*** SOURCE DATA Section Begins ***

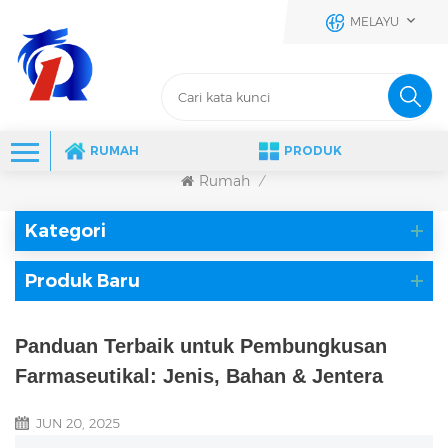
MELAYU
RUMAH
PRODUK
Rumah
/
Kategori
Produk Baru
Panduan Terbaik untuk Pembungkusan
Farmaseutikal: Jenis, Bahan & Jentera
JUN 20, 2025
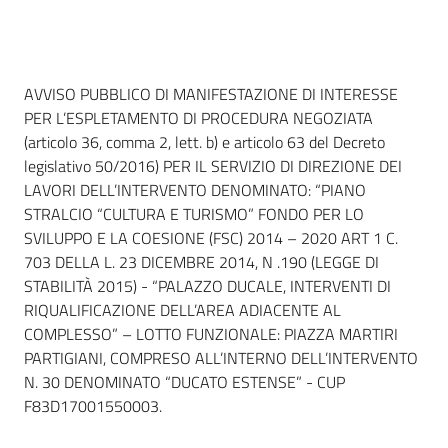
Seguici
su
Dati del bando
AVVISO PUBBLICO DI MANIFESTAZIONE DI INTERESSE
PER L’ESPLETAMENTO DI PROCEDURA NEGOZIATA
(articolo 36, comma 2, lett. b) e articolo 63 del Decreto
legislativo 50/2016) PER IL SERVIZIO DI DIREZIONE DEI
LAVORI DELL’INTERVENTO DENOMINATO: “PIANO
STRALCIO “CULTURA E TURISMO” FONDO PER LO
SVILUPPO E LA COESIONE (FSC) 2014 – 2020 ART 1 C.
703 DELLA L. 23 DICEMBRE 2014, N .190 (LEGGE DI
STABILITÀ 2015) - “PALAZZO DUCALE, INTERVENTI DI
RIQUALIFICAZIONE DELL’AREA ADIACENTE AL
COMPLESSO” – LOTTO FUNZIONALE: PIAZZA MARTIRI
PARTIGIANI, COMPRESO ALL’INTERNO DELL’INTERVENTO
N. 30 DENOMINATO “DUCATO ESTENSE” - CUP
F83D17001550003.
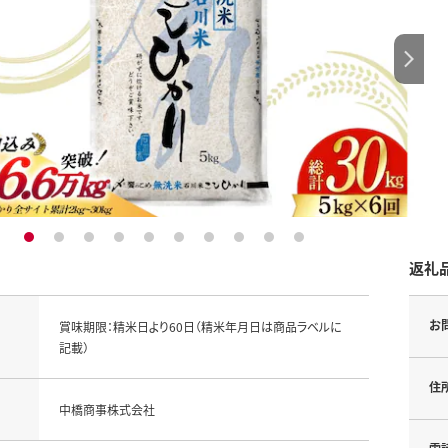
1
2
3
4
5
6
7
8
9
10
返礼
お
賞味期限：精米日より60日（精米年月日は商品ラベルに
記載）
住
中橋商事株式会社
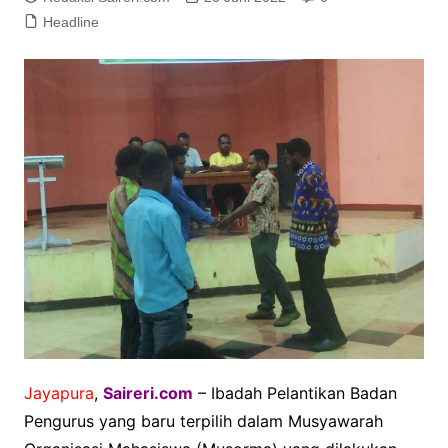
Headline
Jayapura
,
Saireri.com
– Ibadah Pelantikan Badan
Pengurus yang baru terpilih dalam Musyawarah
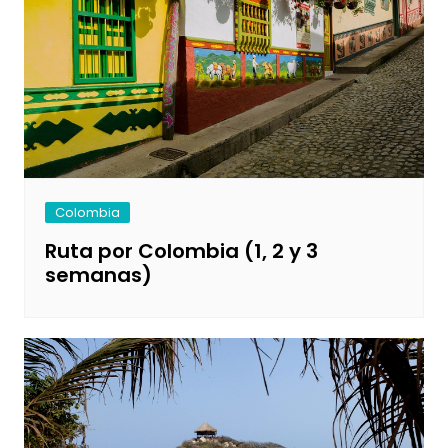
Colombia
Ruta por Colombia (1, 2 y 3
semanas)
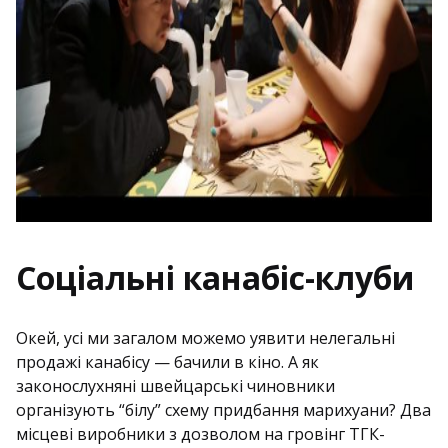
Соціальні канабіс-клуби
Окей, усі ми загалом можемо уявити нелегальні
продажі канабісу — бачили в кіно. А як
законослухняні швейцарські чиновники
організують “білу” схему придбання марихуани? Два
місцеві виробники з дозволом на гровінг ТГК-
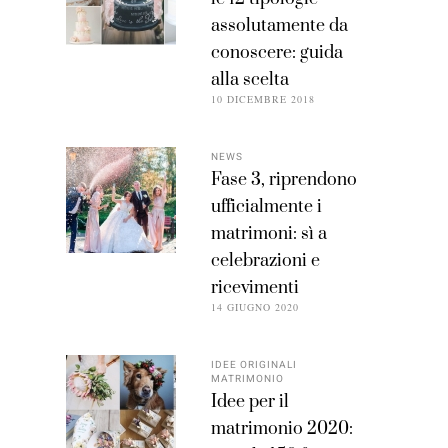
assolutamente da
conoscere: guida
alla scelta
10 DICEMBRE 2018
NEWS
Fase 3, riprendono
ufficialmente i
matrimoni: sì a
celebrazioni e
ricevimenti
14 GIUGNO 2020
IDEE ORIGINALI
MATRIMONIO
Idee per il
matrimonio 2020:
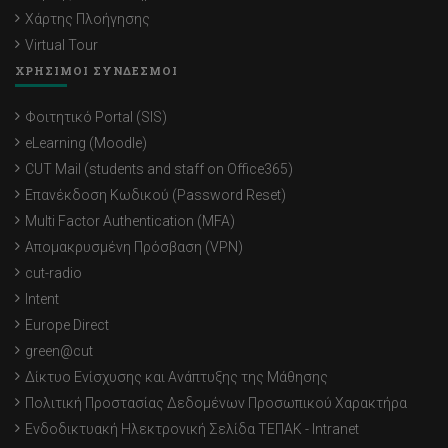
Χάρτης Πλοήγησης
Virtual Tour
ΧΡΗΣΙΜΟΙ ΣΥΝΔΕΣΜΟΙ
Φοιτητικό Portal (SIS)
eLearning (Moodle)
CUT Mail (students and staff on Office365)
Επανέκδοση Κωδικού (Password Reset)
Multi Factor Authentication (MFA)
Απομακρυσμένη Πρόσβαση (VPN)
cut-radio
Intent
Europe Direct
green@cut
Δίκτυο Ενίσχυσης και Ανάπτυξης της Μάθησης
Πολιτική Προστασίας Δεδομένων Προσωπικού Χαρακτήρα
Ενδοδικτυακή Ηλεκτρονική Σελίδα ΤΕΠΑΚ - Intranet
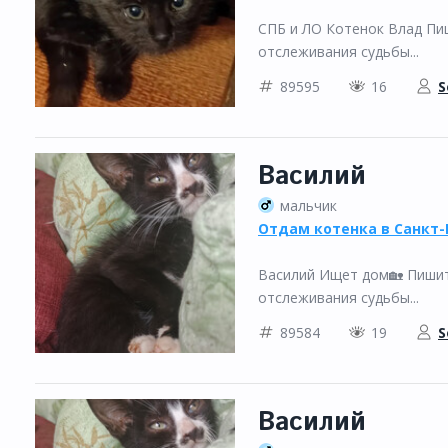
СПБ и ЛО Котенок Влад Пиш
отслеживания судьбы...
89595
16
S
Василий
мальчик
Отдам котенка в Санкт-
Василий Ищет дом🏡 Пишите
отслеживания судьбы...
89584
19
S
Василий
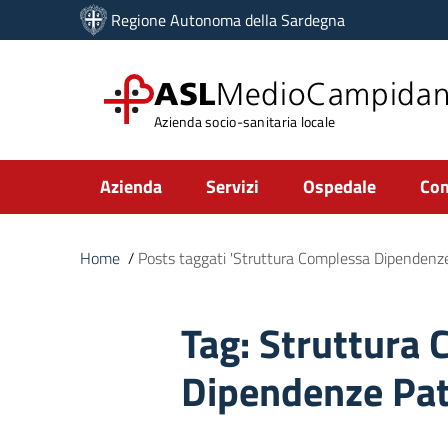
Vai ai contenuti
Regione Autonoma della Sardegna
Vai al menu di navigazione
Vai al footer
ASL
MedioCampida
Azienda socio-sanitaria locale
Submenu
Azienda
Servizi
Ospedale
Com
Home
/
Posts taggati 'Struttura Complessa Dipendenze
Tag:
Struttura 
Dipendenze Pat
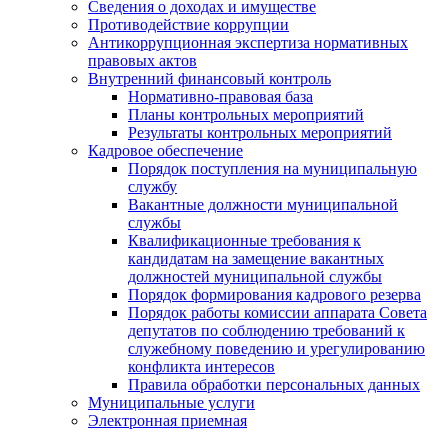
Сведения о доходах и имуществе
Противодействие коррупции
Антикоррупционная экспертиза нормативных
правовых актов
Внутренний финансовый контроль
Нормативно-правовая база
Планы контрольных мероприятий
Результаты контрольных мероприятий
Кадровое обеспечение
Порядок поступления на муниципальную
службу
Вакантные должности муниципальной
службы
Квалификационные требования к
кандидатам на замещение вакантных
должностей муниципальной службы
Порядок формирования кадрового резерва
Порядок работы комиссии аппарата Совета
депутатов по соблюдению требований к
служебному поведению и урегулированию
конфликта интересов
Правила обработки персональных данных
Муниципальные услуги
Электронная приемная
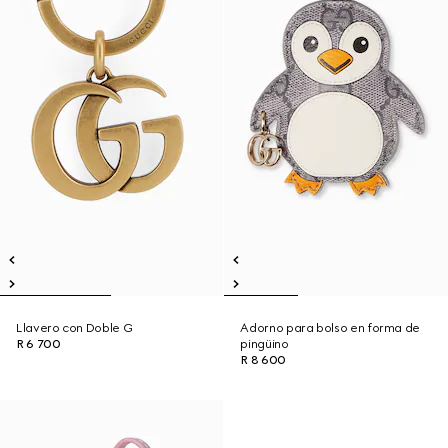
Llavero con Doble G
Adorno para bolso en forma de
R 6 700
pingüino
R 8 600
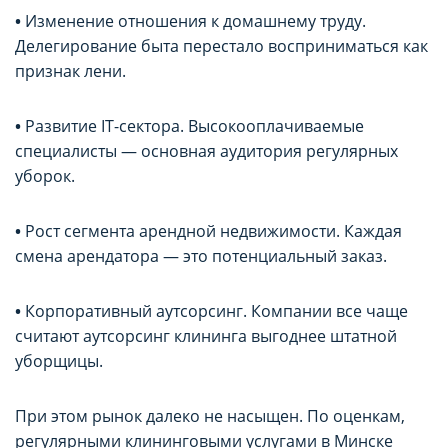
•
Изменение отношения к домашнему труду.
Делегирование быта перестало восприниматься как
признак лени.
•
Развитие IT-сектора. Высокооплачиваемые
специалисты — основная аудитория регулярных
уборок.
•
Рост сегмента арендной недвижимости. Каждая
смена арендатора — это потенциальный заказ.
•
Корпоративный аутсорсинг. Компании все чаще
считают аутсорсинг клининга выгоднее штатной
уборщицы.
При этом рынок далеко не насыщен. По оценкам,
регулярными клининговыми услугами в Минске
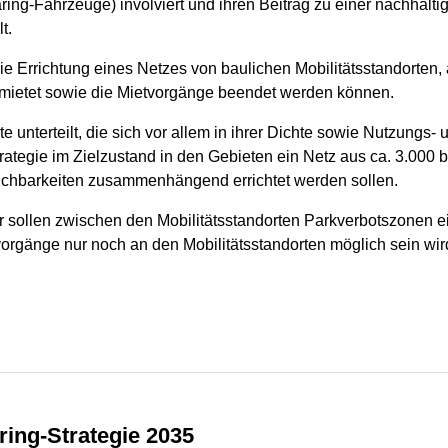
ring-Fahrzeuge) involviert und ihren Beitrag zu einer nachhaltig
t.
 die Errichtung eines Netzes von baulichen Mobilitätsstandorte
ietet sowie die Mietvorgänge beendet werden können.
e unterteilt, die sich vor allem in ihrer Dichte sowie Nutzungs
rategie im Zielzustand in den Gebieten ein Netz aus ca. 3.000 b
eichbarkeiten zusammenhängend errichtet werden sollen.
 sollen zwischen den Mobilitätsstandorten Parkverbotszonen e
gänge nur noch an den Mobilitätsstandorten möglich sein wird
aring-Strategie 2035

*** SOURCE DATA Section Ends ***

_WORK TO COMPLETE:_
For every line in the material above, note whether the word "werden" appears, then state the number of lines where it does and nothing else.

_WRITTEN SOLUTION:_
2